_Tasks to complete:_
1 > In the DSHARP paper summary, revise the passage from "## Contribution" up to and including "at unprecedented resolution." by swapping "survey" for "program".
2 > Condense the DSHARP paper summary into two sentences.
3 > List every key finding given in the DSHARP paper summary.

_Extracted text:_
══════════════════════════════

# The Disk Substructures at High Angular Resolution Project (DSHARP): I.   Motivation, Sample, Calibration, and Overview

**Authors:** Sean M. Andrews, Jane Huang, Laura M. P\'erez, Andrea Isella, Cornelis, P. Dullemond, Nicol\'as T. Kurtovic, Viviana V. Guzm\'an, John M. Carpenter,, David J. Wilner, Shangjia Zhang, Zhaohuan Zhu, Tilman Birnstiel, Xue-Ning, Bai, Myriam Benisty, A. Meredith Hughes, Karin I. \"Oberg, and Luca Ricci

arXiv: 1812.04040 · 2019-01-09

## TL;DR

The DSHARP project uses high-resolution ALMA observations to systematically study small-scale substructures in 20 nearby protoplanetary disks, revealing their prevalence, diversity, and potential role in planet formation.

## Contribution

This paper introduces the DSHARP survey, detailing its design, sample, calibration, and initial findings on disk substructures at unprecedented resolution.

## Key findings

- Substructures are common in large, bright disks.
- Most substructures are concentric rings and gaps.
- Substructures are found across a wide range of radii and sizes.

══════════════════════════════

_Data provided:_
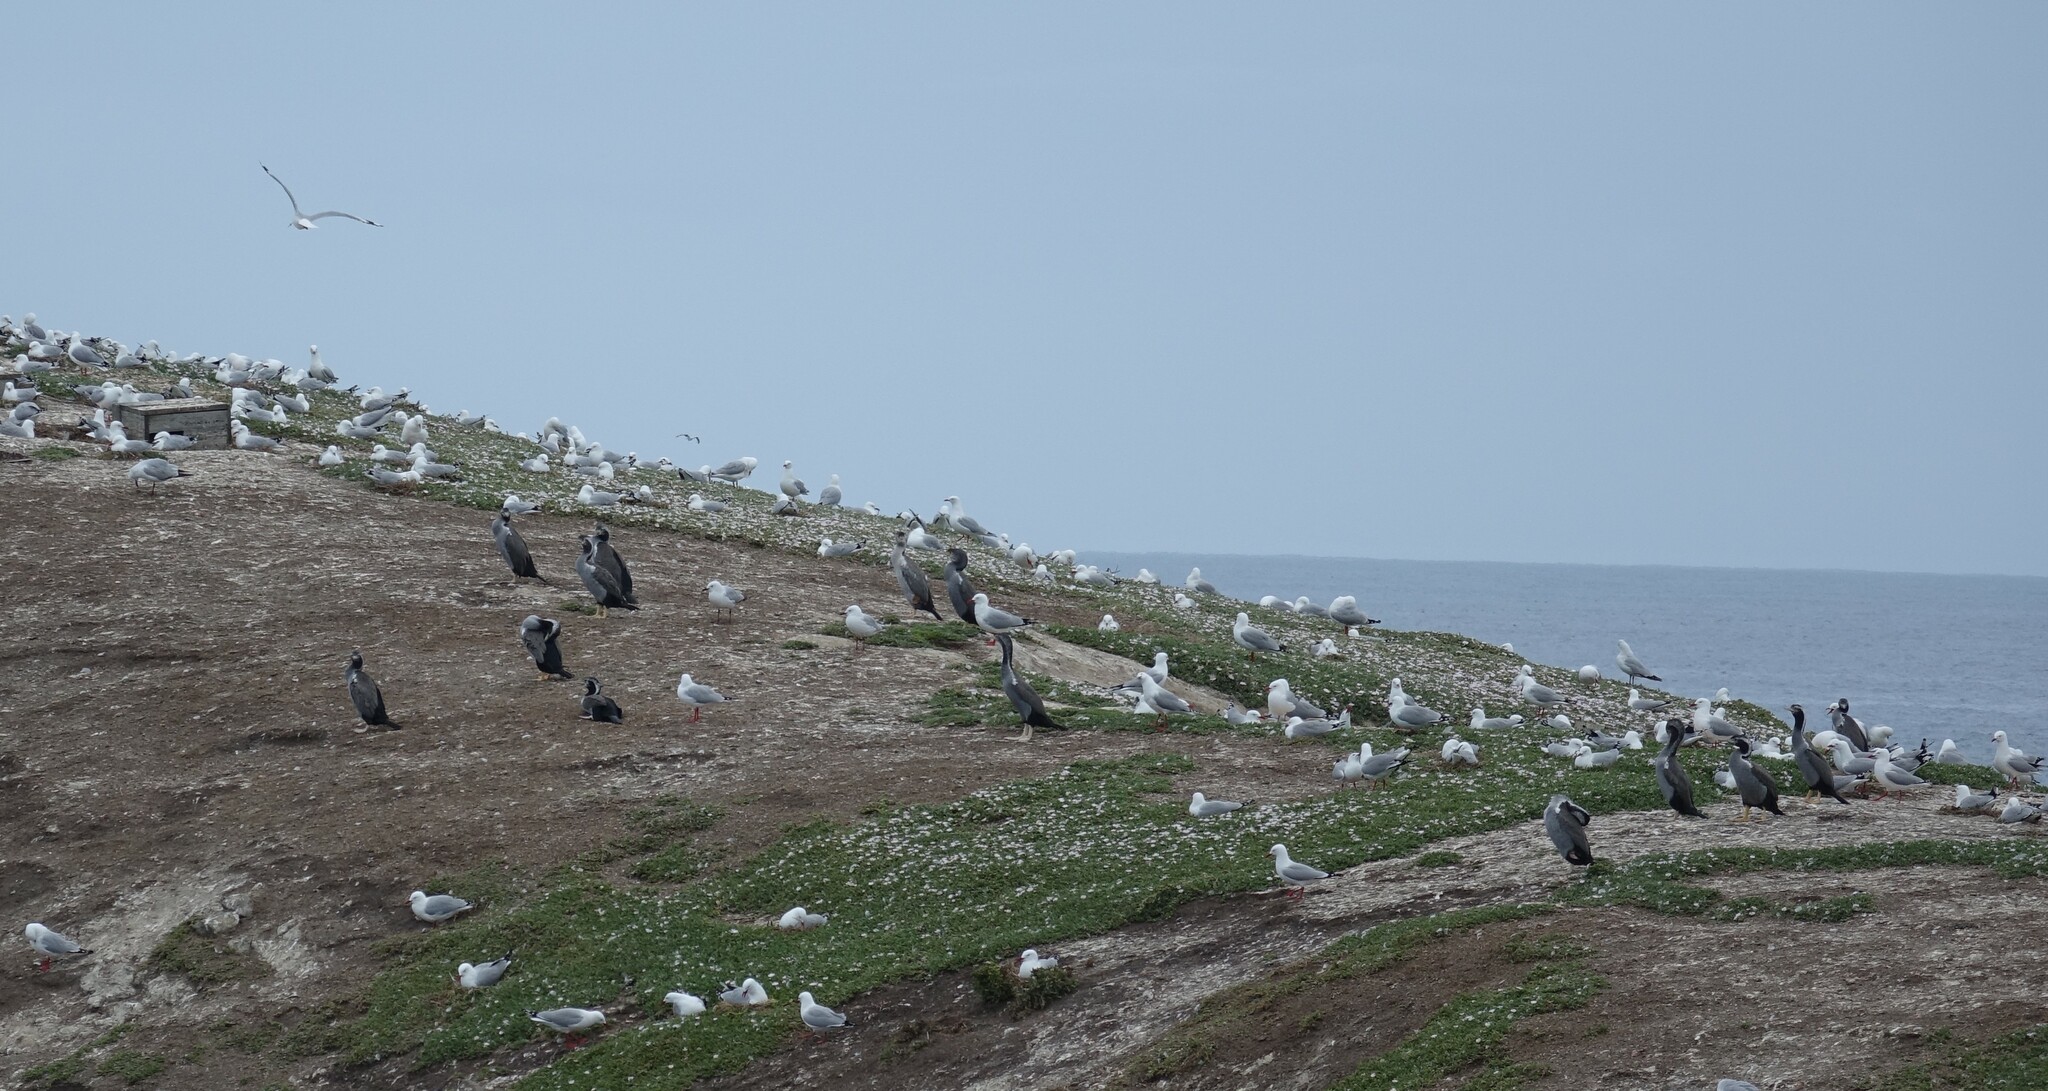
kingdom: Animalia
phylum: Chordata
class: Aves
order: Suliformes
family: Phalacrocoracidae
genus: Phalacrocorax
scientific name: Phalacrocorax punctatus
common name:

══════════════════════════════

_Results of the tasks:_
1 >
## Contribution

This paper introduces the DSHARP program, detailing its design, sample, calibration, and initial findings on disk substructures at unprecedented resolution.

2 > The DSHARP project uses high-resolution ALMA observations to systematically study small-scale substructures in 20 nearby protoplanetary disks, and the paper details the survey's design, sample, calibration, and initial findings. It reports that substructures are common in large, bright disks, are mostly concentric rings and gaps, and are found across a wide range of radii and sizes.

3 >
- Substructures are common in large, bright disks.
- Most substructures are concentric rings and gaps.
- Substructures are found across a wide range of radii and sizes.